The Robb Glacier flows from Clarkson Peak north along the east side of Softbed Ridges to the Ross Ice Shelf at Cape Goldie.
It flows between the Queen Elizabeth Range to the west and the Holland Range to the east.
To the north of Softbed Ridges it converges with Lowery Glacier, which is to the west, but the two glaciers separate when they reach Taylor Hills.
Its mouth is southeast of the Lowery Glacier and the Nimrod Glacier.
It is north of the Lennox-King Glacier and the Beardmore Glacier.
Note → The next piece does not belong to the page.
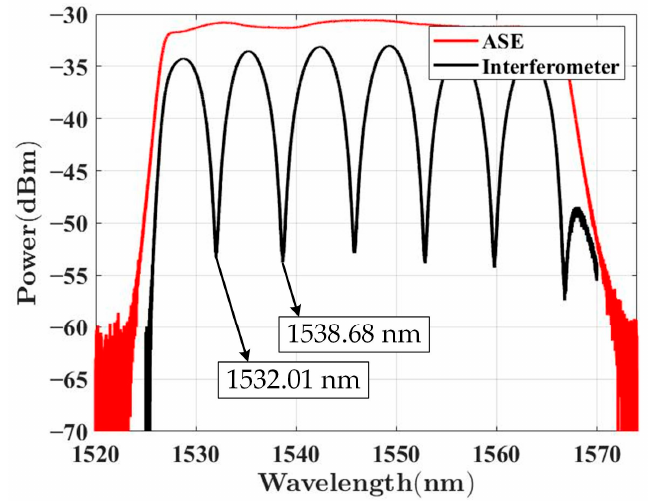
Figure A2. ASE light source spectrum and interferometer spectrum.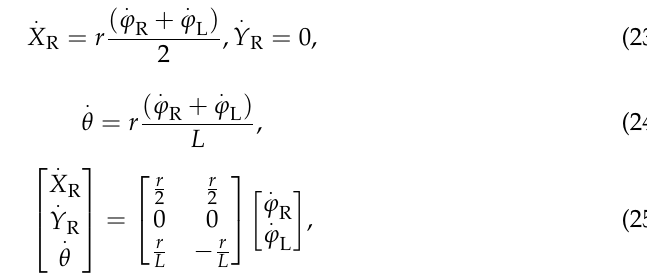
where v is average speed of two rounds, ω is the angular velocity, v R is the speed of right wheel, v L is the speed of left wheel, L is the distance between left wheel and right wheel, . . r is the radius of the wheel, ϕ ϕ and are the angles of rotation of left wheel and right R L wheel. The velocities in the robot coordinate system can be expressed as in (23) and (24), and it can be also expressed in matrix form in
Named by the expedition after Murray Robb, leader of the New Zealand Geological Survey Antarctic Expedition (NZGSAE) (1959–60), who traversed this glacier to reach Lowery Glacier.

==Mouth==
===Cape Goldie===

A cape at the south side of the mouth of Robb Glacier, overlooking the Ross Ice Shelf.
Discovered by the BrNAE (1901–04) and named for Sir George Goldie, a member of the committee which made the final draft of the instructions for the expedition.

===Cape Huinga===
.
A bold cape overlooking the Ross Ice Shelf, at the north side of the mouth of Robb Glacier.
The Southern Party of the NZGSAE (1959–60) assembled near the cape in November 1959, thus suggesting the name.
Huinga is the Maori word for a gathering.

==Right tributaries==
Tributaries entering the right (east) side of the glacier are:

===Bondeson Glacier===

Glacier about 7 mi long, flowing north along the east side of Benson Ridge into the lower portion of Robb Glacier.
Mapped by the USGS from tellurometer surveys (1961–62) and Navy air photos (1960).
Named by US-ACAN for W. Bondeson, Master of the USNS Pvt. John R. Towle during USN OpDFrz 1964 and 1965.

===Cleaves Glacier===

A glacier in the Holland Range, flowing northwest from Mount Reid into the east side of Robb Glacier.
Mapped by USGS from tellurometer surveys (1961–62) and Navy air photos (1960).
Named by US-ACAN for Harold H. Cleaves, Master of the USNS Pvt. Joseph F. Merrell during OpDFrz 1964–65.